Insgesamt beschäftigt buecher.de, Konzernschwester der gleichfalls insolventen Weltbild, am Standort Augsburg 34 Mitarbeiter und erzielte im Geschäftsjahr 2023 einen Umsatz von etwa 60 Mio. Euro. Vorheriger Eigentümer war die WB D2C Group. „Durch die starke Abhängigkeit von der Konzern-Schwester Weltbild musste auch buecher.de im Juli 2024 einen Insolvenzantrag stellen“, erläutert Thalia die Gründe für die Insolvenz.
Nach Einschätzung des Bundeskartellamts verfügt „Thalia (…) über eine bedeutende Marktposition im stationären Buchhandel und ist der größte Omnichannel-Anbieter“, wie Andreas Mundt, Präsident des Bundeskartellamtes darlegt, nachdem sich die Behörde in diesem Fall schwerpunktmäßig den Beschaffungsmarkt für Bücher genauer angesehen hat, in dem Thalia eine wichtige Rolle für die Verlage spielt. Dass der Zusammenschluss bereits in der ersten Phase freigegeben werden konnte, begründet Mundt damit, dass der Zuwachs bei Thalia durch die Übernahme von buecher.de auf der Beschaffungsseite „sehr gering ist und weitere starke Nachfrager bzw. Nachfrager-Gruppen vorhanden sind“. Gleichzeitig existiert nach seinen Worten „auf der Absatzseite mit Amazon ein deutlich größerer Wettbewerber beim Online-Handel, sodass der Erwerb der kleinen buecher.de keine wettbewerblichen Probleme erwarten ließ“.

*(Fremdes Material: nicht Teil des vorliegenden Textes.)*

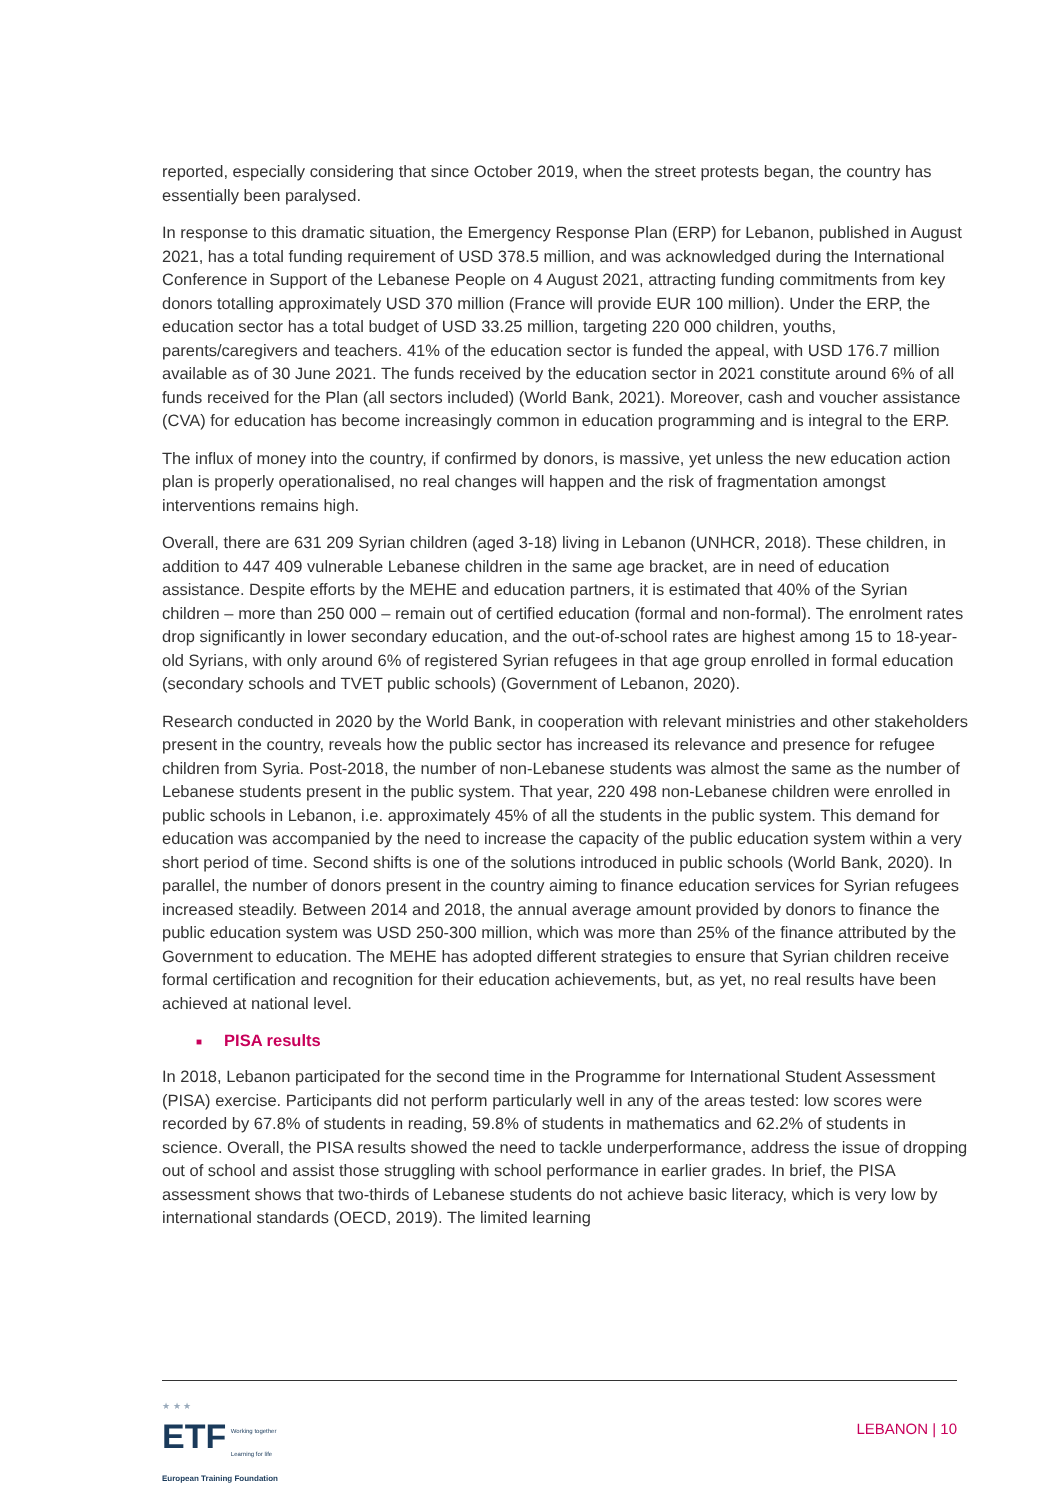reported, especially considering that since October 2019, when the street protests began, the country has essentially been paralysed.
In response to this dramatic situation, the Emergency Response Plan (ERP) for Lebanon, published in August 2021, has a total funding requirement of USD 378.5 million, and was acknowledged during the International Conference in Support of the Lebanese People on 4 August 2021, attracting funding commitments from key donors totalling approximately USD 370 million (France will provide EUR 100 million). Under the ERP, the education sector has a total budget of USD 33.25 million, targeting 220 000 children, youths, parents/caregivers and teachers. 41% of the education sector is funded the appeal, with USD 176.7 million available as of 30 June 2021. The funds received by the education sector in 2021 constitute around 6% of all funds received for the Plan (all sectors included) (World Bank, 2021). Moreover, cash and voucher assistance (CVA) for education has become increasingly common in education programming and is integral to the ERP.
The influx of money into the country, if confirmed by donors, is massive, yet unless the new education action plan is properly operationalised, no real changes will happen and the risk of fragmentation amongst interventions remains high.
Overall, there are 631 209 Syrian children (aged 3-18) living in Lebanon (UNHCR, 2018). These children, in addition to 447 409 vulnerable Lebanese children in the same age bracket, are in need of education assistance. Despite efforts by the MEHE and education partners, it is estimated that 40% of the Syrian children – more than 250 000 – remain out of certified education (formal and non-formal). The enrolment rates drop significantly in lower secondary education, and the out-of-school rates are highest among 15 to 18-year-old Syrians, with only around 6% of registered Syrian refugees in that age group enrolled in formal education (secondary schools and TVET public schools) (Government of Lebanon, 2020).
Research conducted in 2020 by the World Bank, in cooperation with relevant ministries and other stakeholders present in the country, reveals how the public sector has increased its relevance and presence for refugee children from Syria. Post-2018, the number of non-Lebanese students was almost the same as the number of Lebanese students present in the public system. That year, 220 498 non-Lebanese children were enrolled in public schools in Lebanon, i.e. approximately 45% of all the students in the public system. This demand for education was accompanied by the need to increase the capacity of the public education system within a very short period of time. Second shifts is one of the solutions introduced in public schools (World Bank, 2020). In parallel, the number of donors present in the country aiming to finance education services for Syrian refugees increased steadily. Between 2014 and 2018, the annual average amount provided by donors to finance the public education system was USD 250-300 million, which was more than 25% of the finance attributed by the Government to education. The MEHE has adopted different strategies to ensure that Syrian children receive formal certification and recognition for their education achievements, but, as yet, no real results have been achieved at national level.
■ PISA results
In 2018, Lebanon participated for the second time in the Programme for International Student Assessment (PISA) exercise. Participants did not perform particularly well in any of the areas tested: low scores were recorded by 67.8% of students in reading, 59.8% of students in mathematics and 62.2% of students in science. Overall, the PISA results showed the need to tackle underperformance, address the issue of dropping out of school and assist those struggling with school performance in earlier grades. In brief, the PISA assessment shows that two-thirds of Lebanese students do not achieve basic literacy, which is very low by international standards (OECD, 2019). The limited learning
★ ★ ★
ETF Working together
Learning for life
European Training Foundation
LEBANON | 10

Thalia hat einen anderen Zugang zum Endkunden als Amazon
Des Weiteren stellte die Behörde fest, dass den Kundinnen und Kunden auch dann noch genügend Alternativen zur Verfügung stehen, wenn man den gesamten Markt für den stationären und den Onlineabsatz von Büchern betrachtet. Zu den Ausweichmöglichkeiten gehören die unabhängigen Buchhändler, andere Buchhandelsketten wie Hugendubel und der Online-Handel. Allerdings räumt das Bundeskartellamt mit Blick auf den Beschaffungsmarkt ein, dass Thalia bereits über erhebliche Nachfragemacht gegenüber den Verlagen und dem Großhandel verfügt.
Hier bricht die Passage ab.